In a matter of days, Main Campus students and the surrounding community will have something they’ve awaited for years – a grocery store.
The Fresh Grocer, scheduled to open its doors in Progress Plaza at Broad and Oxford streets Dec. 11, will be the first grocery store to open within a mile radius of the community immediately surrounding Temple since the Super Fresh in Progress Plaza closed in 1998.
Though there is a Cousins Supermarket located about a mile east of Main Campus at Fifth and Berks streets, the store has received mixed reviews by community members and Temple students on rating Web sites such as yelp.com. Customers complain of beat-up produce at the supermarket, and one Temple student described the walk from the Kardon-Atlantic Terminal apartments at 1801 N. 10th St., as unnerving.
The next closest grocery store to Temple is a Pathmark, located at 2900 N. Broad St., about two miles north of Main Campus – too far for students and community members to walk, then forcing those who don’t have access to cars to use public transportation.
While the opening of the Fresh Grocer will undoubtedly be an improvement to the quality of life for both students and community members, the hype surrounding the market’s several-times-delayed grand opening begs the question, “Why now?”
Community members in the lower part of the North Central neighborhood, as well as those living in Yorktown and sections south of Main Campus toward Fairmount Avenue, have been without a real grocery store for years.

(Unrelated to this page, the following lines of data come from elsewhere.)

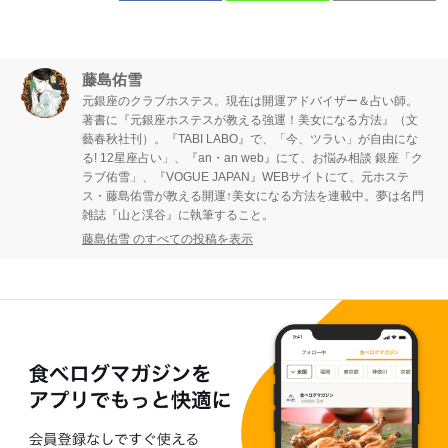
藤島佑雪
元銀座のクラブホステス。現在は開運アドバイザー＆占い師。
著書に『元銀座ホステスが教える強運！美女になる方法』（文
藝春秋社刊）。『TABI LABO』で、「今、ツラい」が自由にな
る! 12星座占い」、『an・an web』にて、お悩み相談 銀座「ク
ラブ佑雪」、『VOGUE JAPAN』WEBサイトにて、元ホステ
ス・藤島佑雪が教える開運↑美女になる方法を連載中。夢は名門
雑誌『山と渓谷』に執筆すること。
藤島佑雪 のすべての投稿を表示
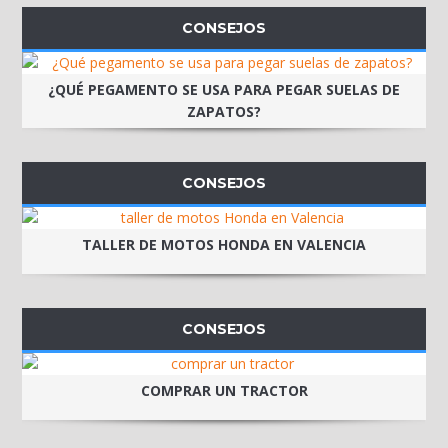
CONSEJOS
¿QUÉ PEGAMENTO SE USA PARA PEGAR SUELAS DE
ZAPATOS?
CONSEJOS
TALLER DE MOTOS HONDA EN VALENCIA
CONSEJOS
COMPRAR UN TRACTOR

As thousands of resident students – many of whom purchase Temple Dining Services packages – pour onto Main Campus and into its surrounding neighborhood each semester, it could be construed as anything but a coincidence that now is the time a mainstream grocery store is built in the community.
Regardless of intention, by finally building and opening the Fresh Grocer at a time when Temple’s resident student rate is booming, rather than getting a grocery store in the vicinity years ago when Temple was more a commuter school, Progress Plaza developers are sending a startling message to the community – nobody felt the need to build a supermarket there until the influx of students.

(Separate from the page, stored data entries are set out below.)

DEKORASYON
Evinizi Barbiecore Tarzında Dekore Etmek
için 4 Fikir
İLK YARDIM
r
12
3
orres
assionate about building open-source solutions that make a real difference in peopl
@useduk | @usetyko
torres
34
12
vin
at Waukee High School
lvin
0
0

For the sake of the community, Temple students eager to use the Fresh Grocer should also be eager to shop with community members and not make them feel pushed out or as if they don’t belong in yet another amenity put there for their benefit.
“Progress Plaza developers are sending a startling message to the community – nobody felt the need to build a supermarket there until the influx of students.” Not sure if it’s startling, but simple economics. More student’s equates to a larger consumer base. Obviously, the plaza owners realized that the community couldn’t sustain a grocery store on its without an influx of new students, hence the closure of Superfresh in 98′.
VERY GOOD ARTICLE WELL WRITTEN AND PUT TOGETHER
I wonder how long before this grocery will turn to ruin and disrepair like the infamous movie theater across the street? No wonder north philly can’t have anything nice… I bet there will be a shooting in no time.